Miss Löwenthal listened to all this evidence against her with a hard, set face, as she did also to Katherine Harris’s statement about her calling on Mr. Culledon at Lorbury House, but she brightened up visibly when the various attendants at Mathis’ café were placed in the box.

A very large hat belonging to the accused was shown to the witnesses, but, though the police upheld the theory that that was the headgear worn by the mysterious lady at the café on that fateful afternoon, the waitresses made distinctly contradictory statements with regard to it.

Whilst one girl swore that she recognised the very hat, another was equally positive that it was distinctly smaller than the one she recollected, and when the hat was placed on the head of Miss Löwenthal, three out of the four witnesses positively refused to identify her.

Most of these young women declared that though the accused, when wearing the big hat, looked as if she might have been the lady in question, yet there was a certain something about her which was different.

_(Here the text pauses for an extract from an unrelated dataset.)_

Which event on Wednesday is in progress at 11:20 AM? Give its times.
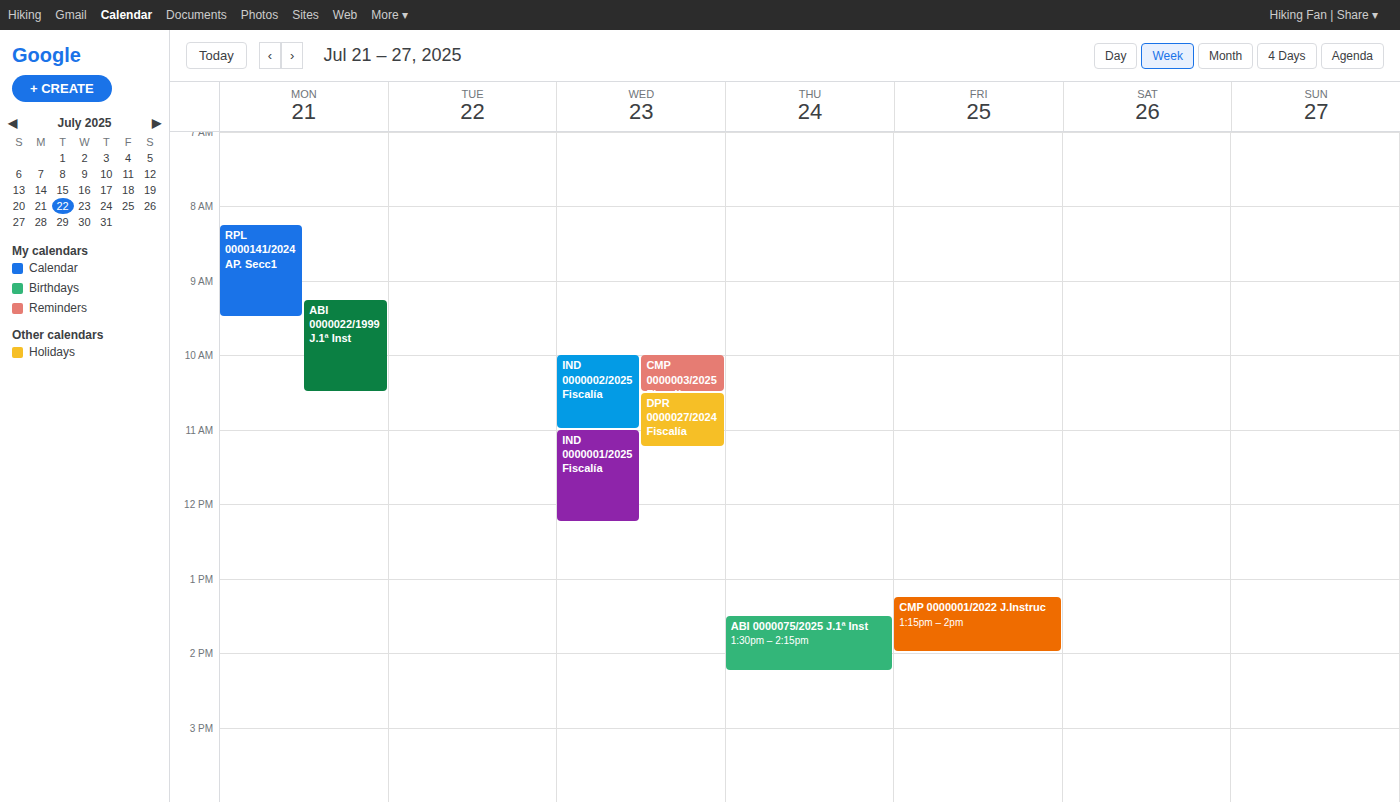
"IND 0000001/2025 Fiscalía", 11:00 AM to 12:15 PM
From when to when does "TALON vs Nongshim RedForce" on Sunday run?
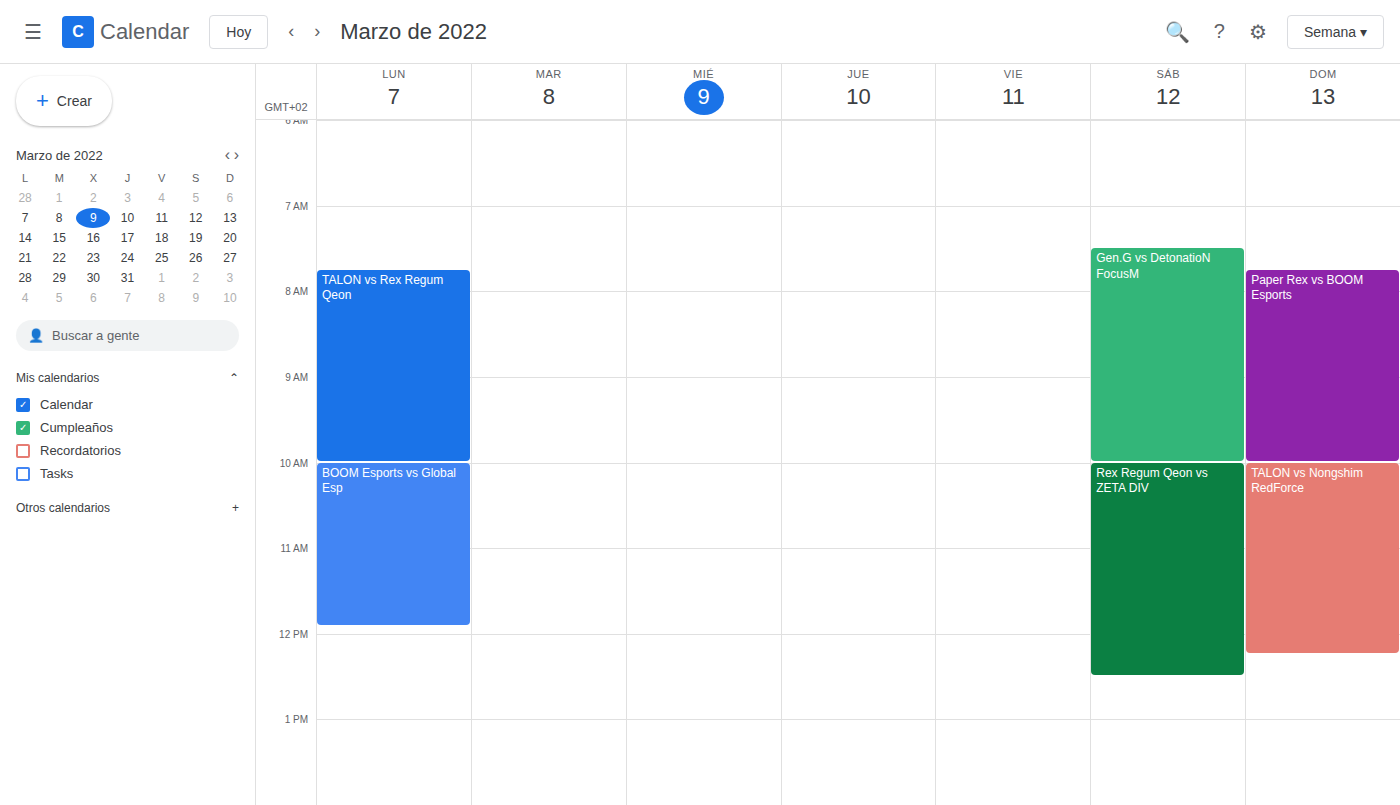
10:00 AM to 12:15 PM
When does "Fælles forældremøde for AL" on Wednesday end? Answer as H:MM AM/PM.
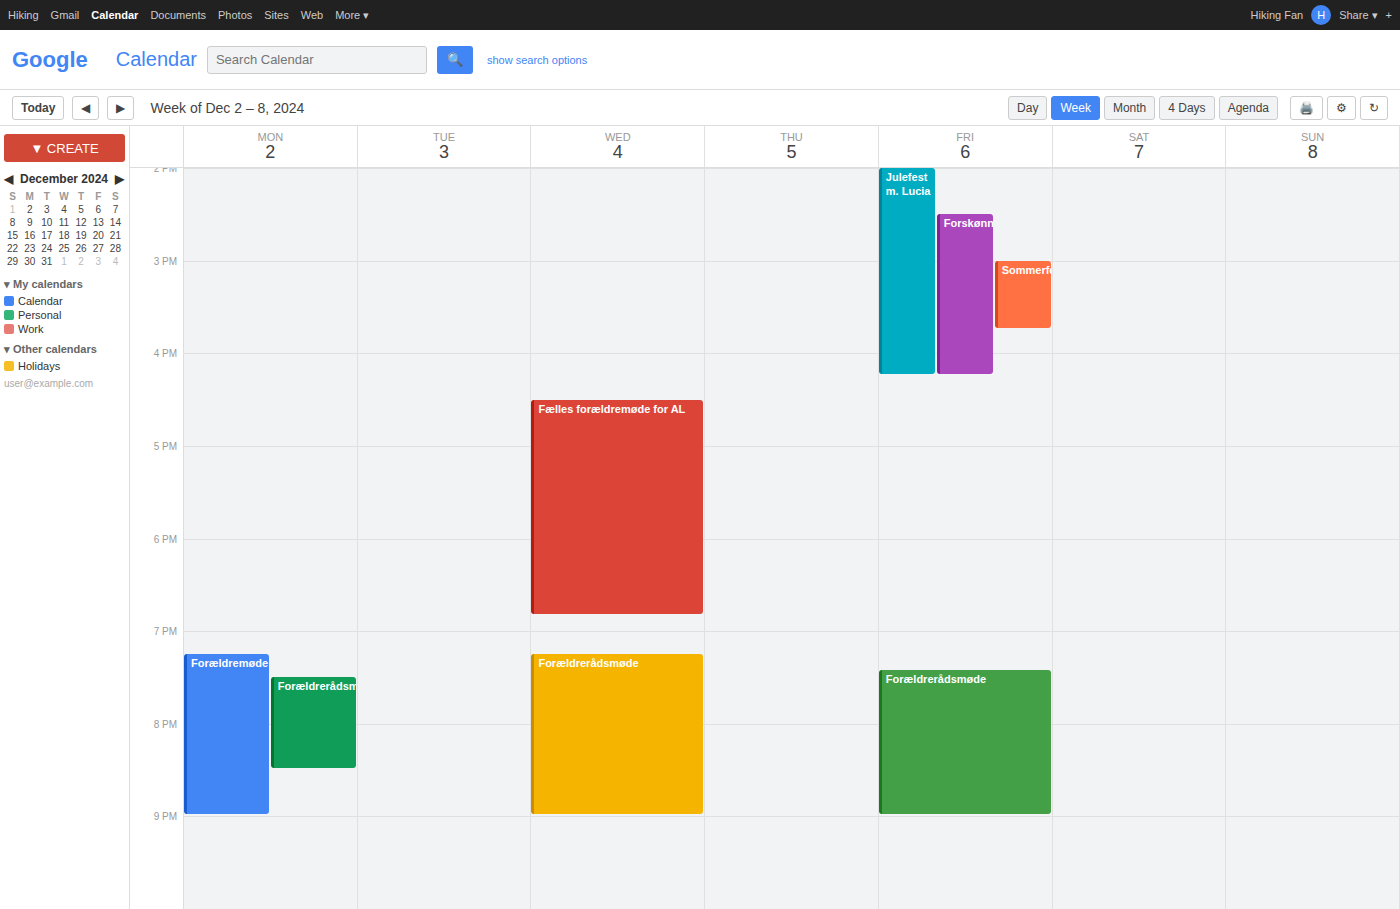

With that vagueness which is a usual and highly irritating characteristic of their class, the girls finally parried every question by refusing to swear positively either for or against the identity of Miss Löwenthal.

“There’s something that’s different about her somehow,” one of the waitresses asserted positively.

“What is it that’s different?” asked the solicitor for the accused, pressing his point.

“I can’t say,” was the perpetual, maddening reply.

Of course the poor young widow had to be dragged into the case, and here, I think, opinions and even expressions of sympathy were quite unanimous.

The whole tragedy had been inexpressibly painful to her, of course, and now it must have seemed doubly so. The scandal which had accumulated round her late husband’s name must have added the poignancy of shame to that of grief. Mark Culledon had behaved as callously to the girl whom clearly he had married from interested, family motives, as he had to the one whom he had heartlessly cast aside.